The Aizu lacquer industry and the Aizu region are connected to the recent triple disasters of 3.11 that struck northeastern Japan. Positioned in the western region of Fukushima prefecture and more than 100km from the Fukushima Daiichi power plant, Aizu was not as heavily affected by the earthquake, tsunami, or nuclear meltdown as eastern Fukushima. This has fortunately mostly spared the residents of the Aizu region and the lacquer industry. The Aizu Lacquer Union has even recently accepted new students into its training school and has begun recruiting for its next group of trainees. Furthermore, in late 2012 the Aizu region hosted a lacquerware festival, titled the Aizu Urushi Art Festival, for the third consecutive year. The theme of the festival focused on the future of the lacquer industry and lacquer as a medium for traditional artisans as well as modern artists. There are hopes to continue this festival for many more years in order to preserve and showcase the region's rich lacquerware history (Masuda, 2012).

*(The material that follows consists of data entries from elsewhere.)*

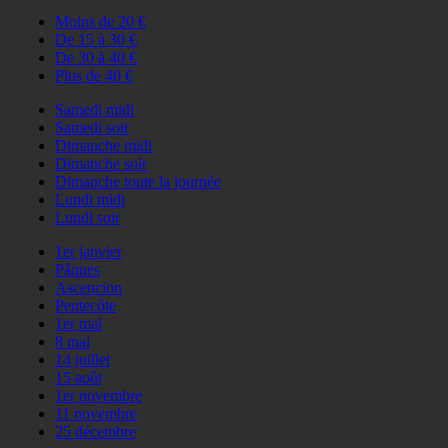
Moins de 20 €
De 15 à 30 €
De 30 à 40 €
Plus de 40 €
Samedi midi
Samedi soir
Dimanche midi
Dimanche soir
Dimanche toute la journée
Lundi midi
Lundi soir
1er janvier
Pâques
Ascencion
Pentecôte
1er mai
8 mai
14 juillet
15 août
1er novembre
11 novembre
25 décembre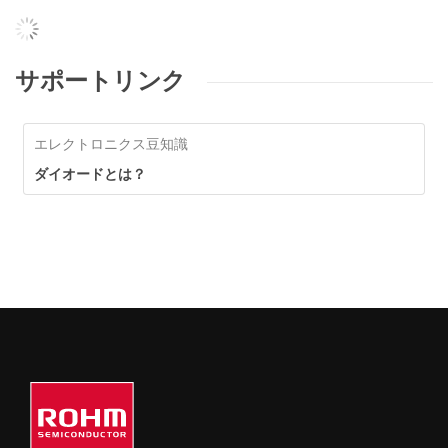
サポートリンク
エレクトロニクス豆知識
ダイオードとは？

This seemingly simple Aizu-nuri lacquer box housed in Bryn Mawr College's Special Collections is a fascinating object not only because it is a physical exchange from the Japanese Imperial Family to Elizabeth Gray Vining, but also for the implicit messages inscribed onto the decorations of the box, the ties it has to the Aizu lacquer industry, and the ties it has to past and present disasters. The lacquer box is representative of the Imperial Family and to a larger extent, Japan. The box and its industry has gone through wars and disasters that mirror the experiences the nation has undergone. Yet, both the industry and Japan have remained resilient, looking towards a hopeful future.